A chauffeur, having driven his employer to the home of a friend several miles distant to spend the evening, instead of waiting there for his master as was customary, requested his permission to return to town to finish some shopping and to be with his wife who was afraid in thunderstorms, one of which was then approaching; and this request was granted. While so returning to town the chauffeur collided with the horse and wagon of the plaintiff, and the latter sought to recover damages therefor of the defendant. Held that at the time of the accident the chauffeur was engaged upon his own personal business and not that of his master; that the latter was consequently not responsible for the chauffeur’s negligence, and the jury were properly directed to return a verdict for the defendant.
Argued June 3d 1920
Decided July 20th, 1920.
ACTION to recover damages for injuries to the person and property of the plaintiff, alleged to have been caused by the negligence of the defendant’s chauffeur and agent while acting within the scope of his employment, brought to the Superior Court in New Haven County and tried to the jury before Kellogg, J.; by direction of the court the jury returned a verdict for the defendant, from the judgment upon which the plaintiff appealed. No error.
The plaintiff’s injuries for which recovery is sought in this action were sustained as a result of a collision between a horse and wagon driven by the plaintiff and the defendant’s automobile operated by one Jermainne, the defendant’s chauffeur and its sole occupant. The uncontradicted evidence offered on behalf of each of the parties established the following facts touching the relations of the chauffeur and the defendant: The former was employed generally as the latter’s chauffeur
and had been so employed for some two and a half years. As such employee he was subject to the defendant’s call at all hours. During the late afternoon or evening of Saturday, July 14th, 1917, he was summoned to take the defendant and his wife from their home in Naugatuck to the summer home of a friend in Middlebury, some five or six miles distant. When they arrived at their destination it had begun to rain and a thunderstorm was imminent. After Mr. and Mrs. Hopkins had alighted, the chauffeur asked of Mr. Hopkins permission to return to Naugatuck instead of waiting until the latter and Mrs. Hopkins should finish their call, as in the regular course he would have been expected to do. The reasons assigned by the chauffeur for this request were that he wished an opportunity to finish his Saturday night shopping, which he had not completed, and furthermore desired to go home to be with his wife during the approaching thundershower, as she was afraid of them. Mr. Hopkins gave his consent, telling the chauffeur to return for him at eleven o’clock. It was on the trip back to Naugatuck and during the storm that followed the chauffeur’s departure that the accident happened.

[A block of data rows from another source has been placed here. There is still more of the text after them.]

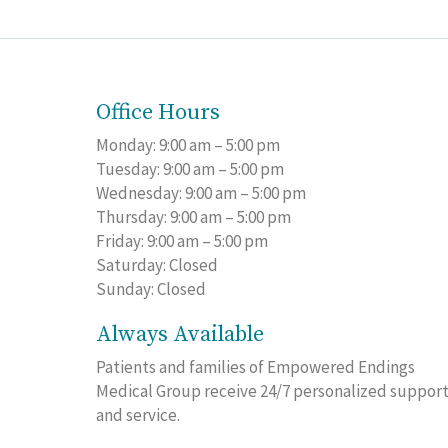
Office Hours
Monday: 9:00 am – 5:00 pm
Tuesday: 9:00 am – 5:00 pm
Wednesday: 9:00 am – 5:00 pm
Thursday: 9:00 am – 5:00 pm
Friday: 9:00 am – 5:00 pm
Saturday: Closed
Sunday: Closed
Always Available
Patients and families of Empowered Endings
Medical Group receive 24/7 personalized suppor
and service.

Clayton L. Klein, for the appellant (plaintiff).
William B. Ely, with whom was Edmund Zacher, for the appellee (defendant).
Only one of the six reasons of appeal is pursued in the brief of the appellant’s counsel. That one complains of the court’s direction of a verdict for the defendant.
The court directed the verdict upon the ground that at the time of the accident the chauffeur was not engaged in the performance of his master’s business or
acting within the scope of his employment. In this it was correct. The moment that Jermainne started from Middlebury to go back to Naugatuck he ceased, for the time being, to be in the pursuit of his employment, and from that time on was engaged only in matters which concerned himself and his personal interest alone. He did not make the return trip either because he was expressly ordered to go back or was under an implied direction to do so by reason of such procedure being either the natural, ordinary, or normal course for him to pursue in the execution of his master’s business under the circumstances, or the course which had received the master’s general approval as a method of executing that business. Quite the contrary was the fact. Actuated by special and unusual reasons entirely personal to himself, he wished and asked for the defendant’s permission to do the unusual thing, and received it. As he proceeded on his way, he was not engaged in an attempt to execute any business of his master’s or to advance any interest of his. No single thing that he was attempting to accomplish was within the scope of his employment or incidental to it. The conditions precedent to a master’s responsibility for the consequence of his servant’s negligence have been repeatedly defined by us. Stone v. Hills, 45 Conn. 44, 47; Ritchie
v. Waller, 63 Conn. 155, 160, 28 A. 29; Carrier v Donovan, 88 Conn. 37, 40, 89 A. 894. Clearly these conditions were not shown to have been satisfied in the present case, and so clearly was this true that the court but did its plain duty in so declaring and directing a defendant’s verdict for that reason. Ritchie v. Waller, 63 Conn. 155, 160, 28 A. 29; Schrayer v. Bishop, 92 Conn. 677, 679, 104 A. 349.
There is no error.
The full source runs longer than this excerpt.